We are going into a new month the shortest month of the year.  I’m thankful that the time gauge is reset even though it never stops.  I plan on seeing the fruit of my labor.  I plan on putting my best effort to truly bring forth results.  I now understand the importance of moving and the bodies use of energy.  They say if you don’t use it you lose it and with my body this is true.  I haven’t been physically active for the past year and neither has anything else. Go figure.  So as I persist until I succeed I shall put forth my best effort with love and no shall be able to defend against its force.  Yes a new month is coming.

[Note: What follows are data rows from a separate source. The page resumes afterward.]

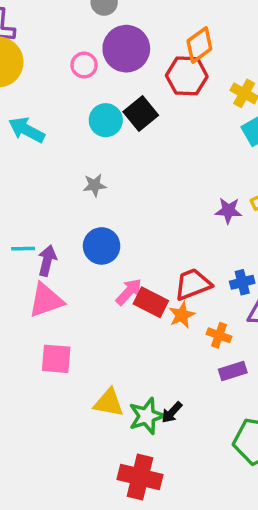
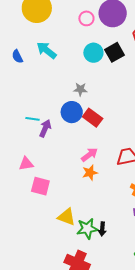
blue circle: (102, 246) -> (72, 112), moved
pink triangle: (46, 300) -> (26, 164), moved, size x0.7
red rectangle: (151, 302) -> (93, 118), moved
orange star: (182, 315) -> (90, 173), moved
black arrow: (172, 412) -> (102, 229), turned -48

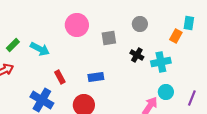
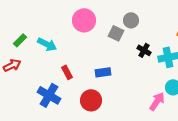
gray circle: (140, 24) -> (131, 20), moved
gray square: (109, 38) -> (116, 33), turned 35

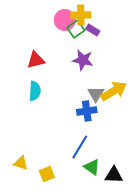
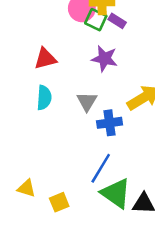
green square: (76, 29) -> (96, 20), turned -30
gray triangle: (96, 94) -> (87, 101), moved
green triangle: (92, 167) -> (116, 193), size x1.5

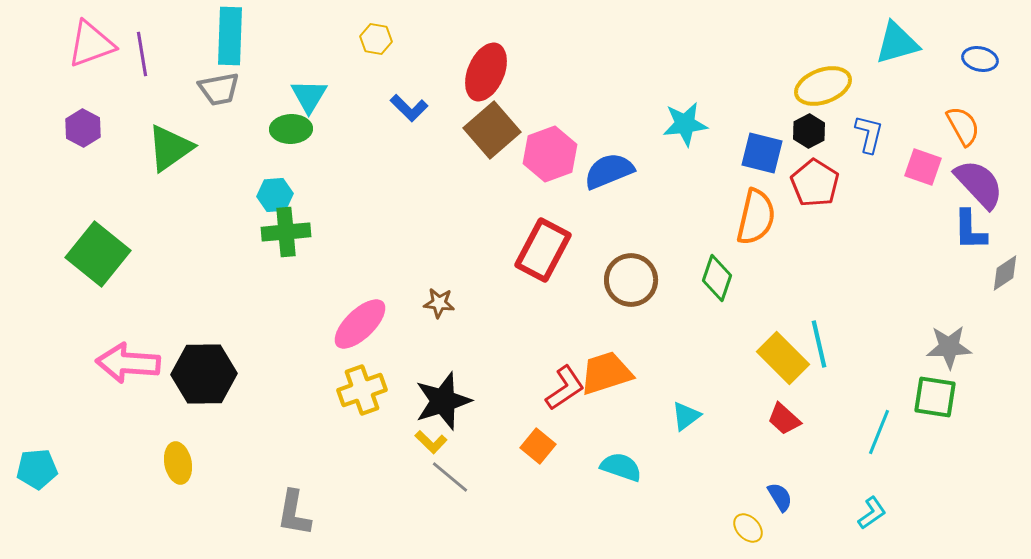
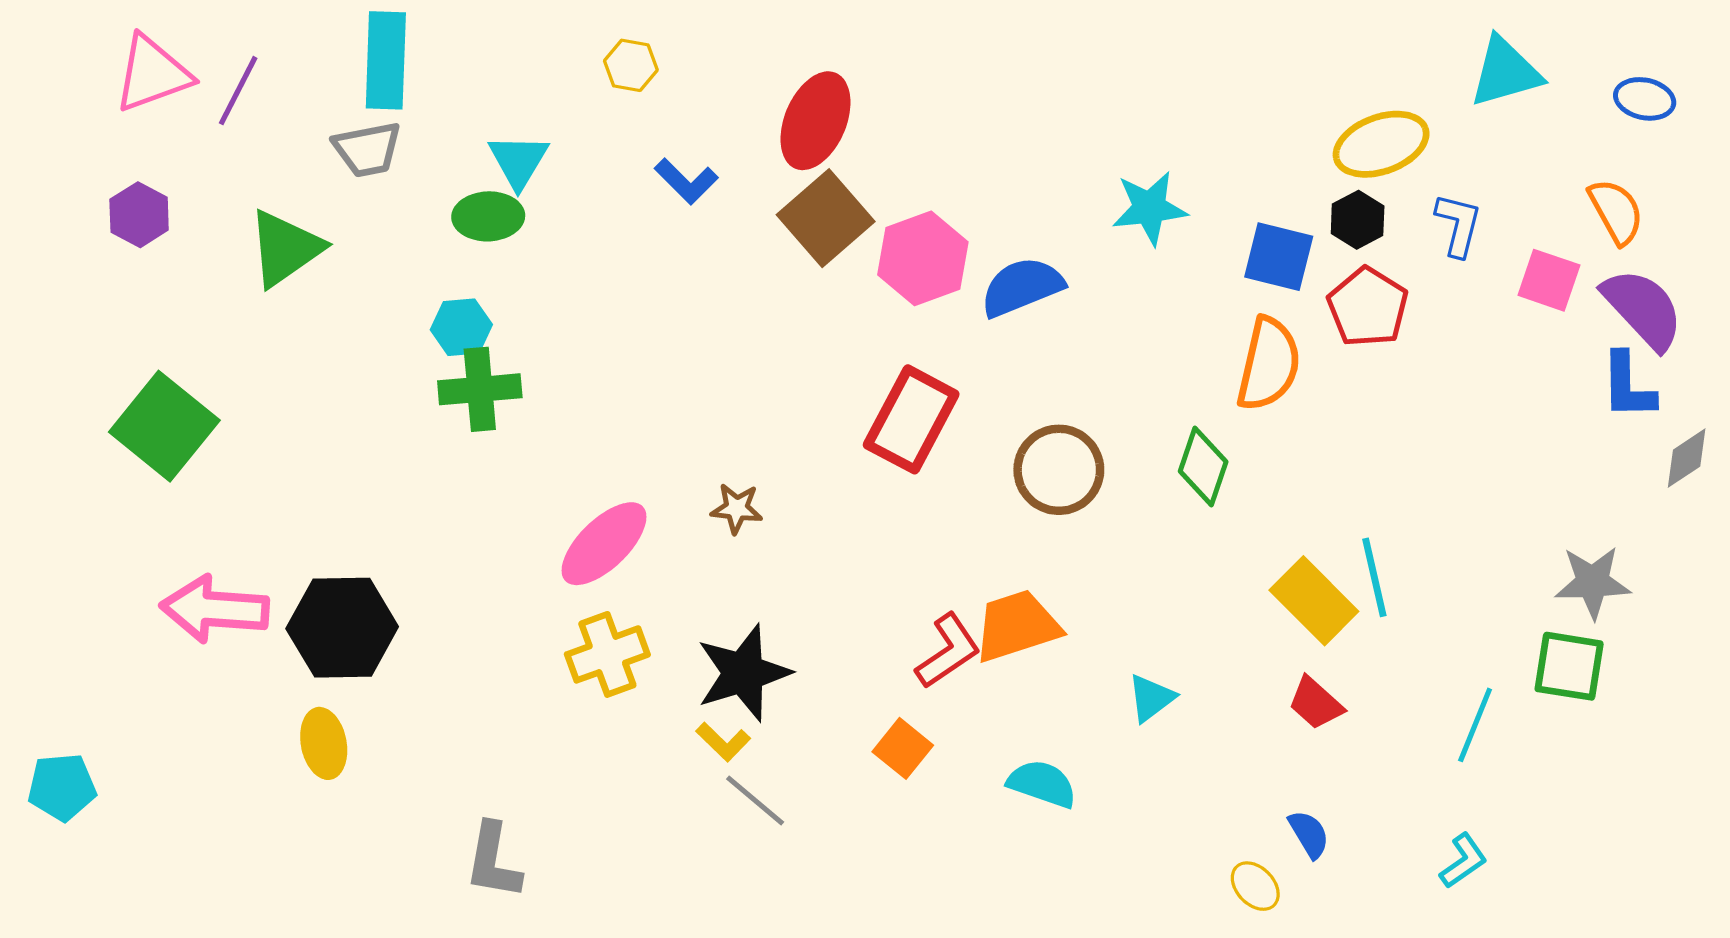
purple line: (142, 54) -> (238, 91), turned 36
yellow ellipse: (178, 463) -> (324, 743), moved

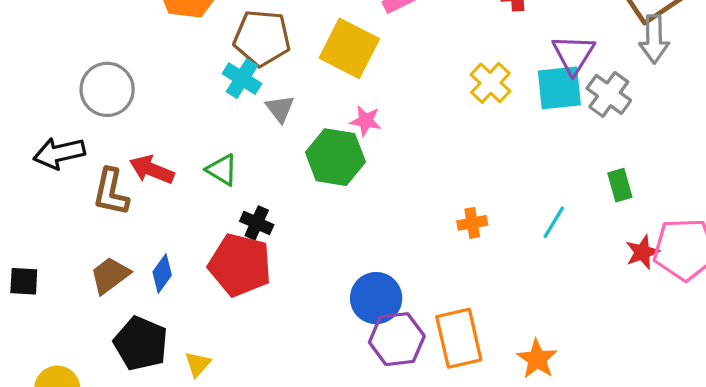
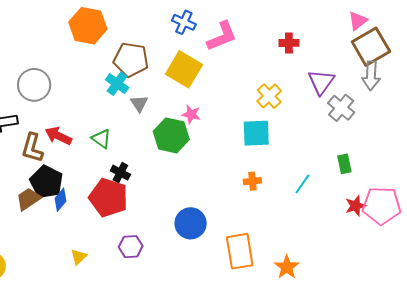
cyan square: (559, 88) -> (256, 133), moved
purple hexagon: (397, 339) -> (131, 247), moved, size x0.7
black pentagon: (141, 344) -> (46, 182), moved

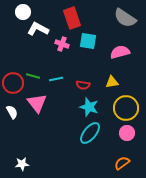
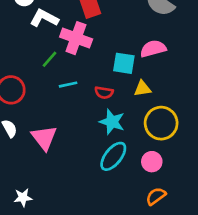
cyan square: (88, 41) -> (124, 63), moved
pink cross: (62, 44) -> (76, 38), size x1.6
green line: (33, 76) -> (49, 59), moved, turned -64
pink triangle: (37, 103) -> (44, 138), moved
pink circle: (127, 133) -> (152, 162), moved

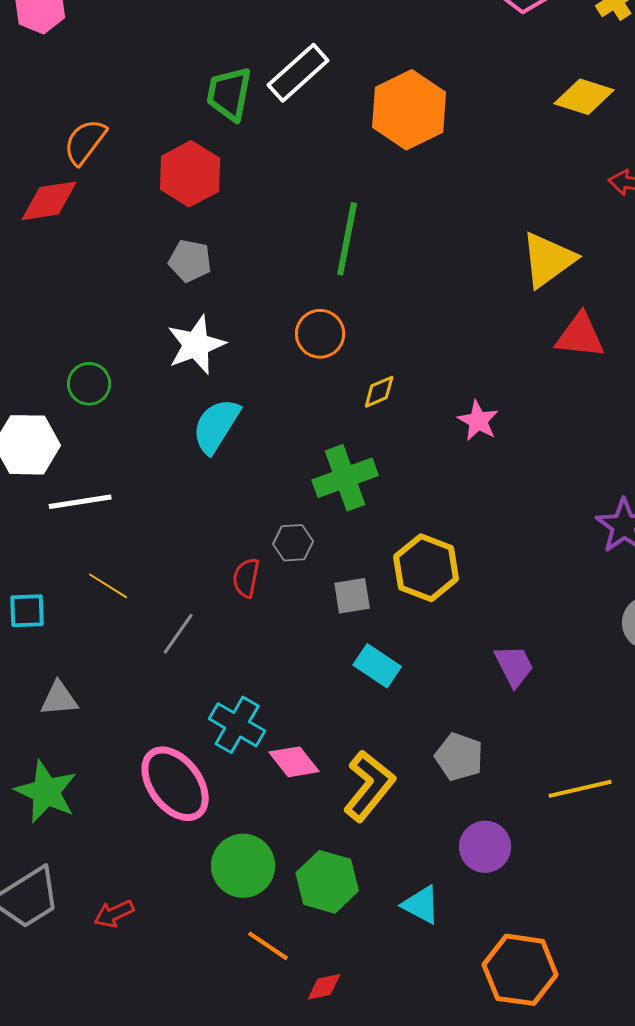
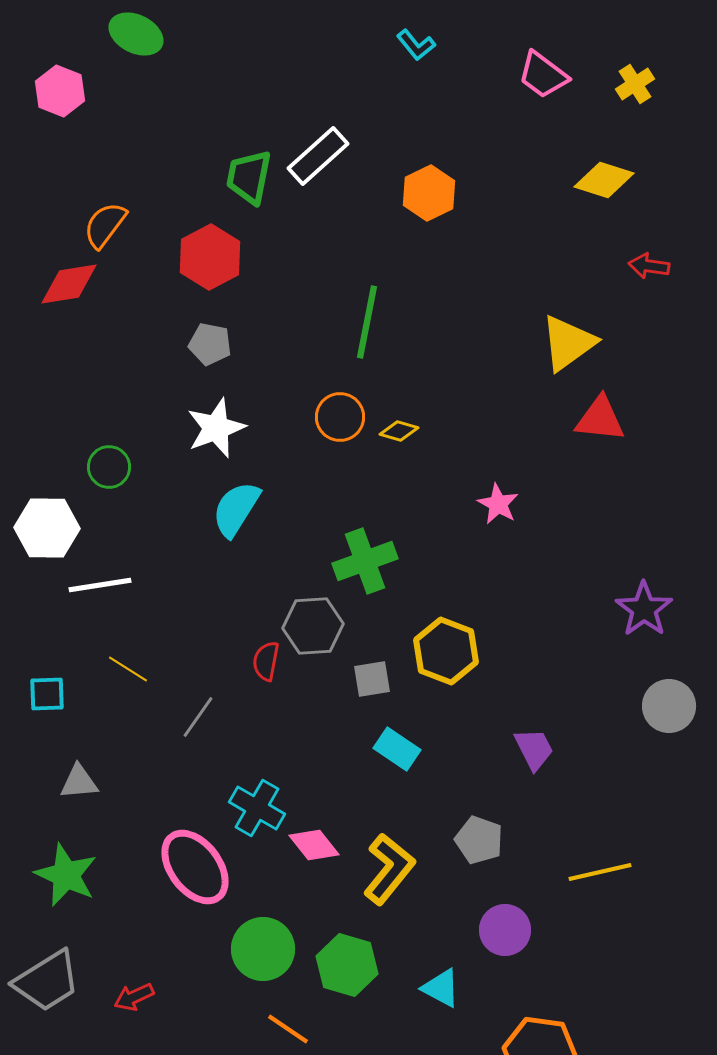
orange hexagon: (409, 110) -> (429, 193), size x0.7
yellow diamond: (379, 392) -> (399, 431), moved, turned 39
gray hexagon: (293, 543) -> (313, 626), size x1.5

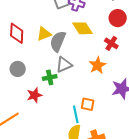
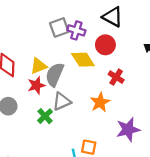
red circle: (118, 18) -> (105, 45), moved
green cross: (50, 77) -> (45, 116), turned -32
red star: (34, 95) -> (36, 85), moved

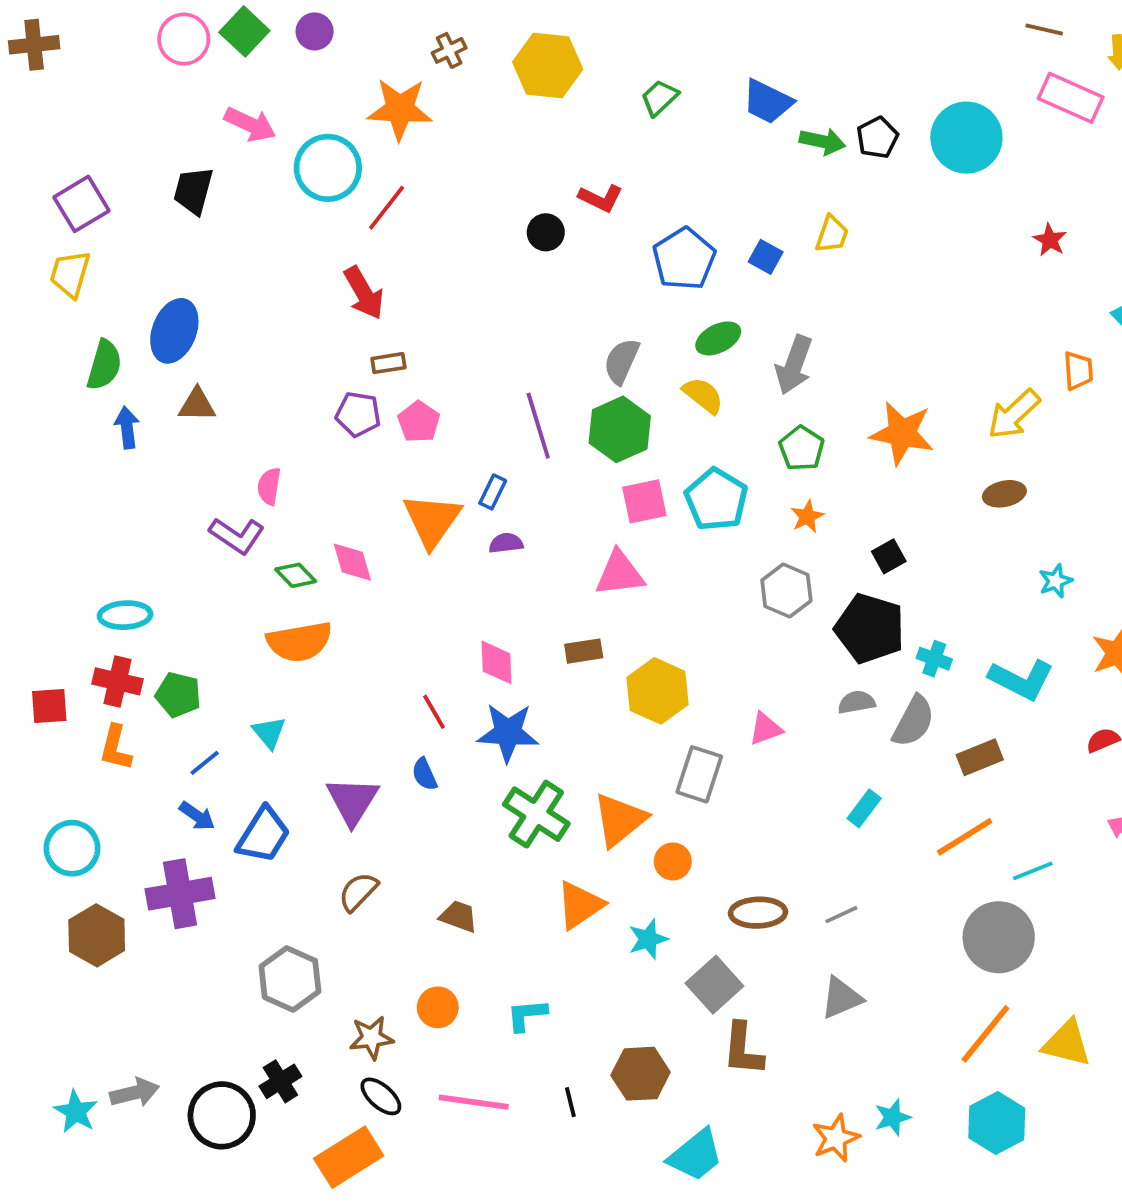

Thanks for stopping by.  Until we meet again next month, next week.  Great night or Great Morning depending on where you’re at MKMMA!

Qoute from Les Brown’s Tonight’s FB post

How do you keep your head up, maintain your laughter and keep going when life comes at you..fast and hard? One of the most important things you can do is to ask yourself the question ~ What are you looking at?

Today – focus on what can be and what will be… in spite of the odds, despite your present situation, or regardless of the circumstances. Be still and know that…with faith, patience, perseverance, and an unstoppable spirit…things WILL get better. Stand up within yourself and KEEP ON PUSHING. You have comeback power. You have GREATNESS within you!

Week 17 What Can I Say

Great Evening Everyone one thing I can say is how thankful I am to see growth from being in the MKMMA.  The readings, the sitting, the make over has truly help keep me in a great place.  There were a few things that stood out to me in Chapter 17! Haanel spoke about intuition, and how it usually comes, this is why the sits are so important. Intuition usually solves the problems that are beyond the grasp of the reasoning power. It reveals the truth for which we are searching.  Lol I just love how each week is so timely for the circumstances in my life.  This is what I needed,

Then Haanel stated You may be pursuing the symbols of power, instead of power itself.  You  may be pursuing fame instead of honor, riches instead of wealth, position instead of servitude; in either event you will find that they turn to ashes just as you overtake them. Wow very profound I had to ask myself this question am I wanting the symbols which are temporary or the actual principle itself which is permanent.  I got it.

This week I focused on courage, wealth and health.  That’s what I yearn to have in my life.  I did good with all the activities this week except my tweeting and getting in the Alliance area.  I did a few days and I can definitely tell the difference on the days I don’t get in there.

Well that’s it for now.  Thanks for stopping by!